* **TASK INSTRUCTIONS**
Which of the lines below contain the string "better"? Pull each one out of the data.

▶

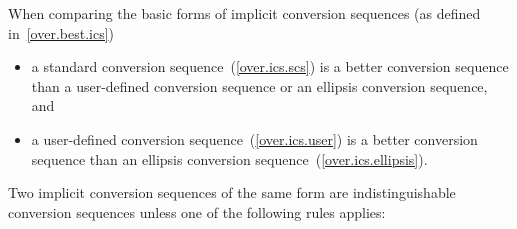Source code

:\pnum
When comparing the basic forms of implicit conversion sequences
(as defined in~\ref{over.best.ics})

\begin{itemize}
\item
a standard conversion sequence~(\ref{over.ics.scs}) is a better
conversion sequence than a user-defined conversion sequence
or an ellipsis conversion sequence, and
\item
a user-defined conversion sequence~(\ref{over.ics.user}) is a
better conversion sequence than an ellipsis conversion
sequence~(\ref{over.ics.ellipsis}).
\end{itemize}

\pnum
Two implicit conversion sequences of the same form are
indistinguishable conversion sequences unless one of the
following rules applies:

◀

* **TASK RESPONSE**
a standard conversion sequence~(\ref{over.ics.scs}) is a better
better conversion sequence than an ellipsis conversion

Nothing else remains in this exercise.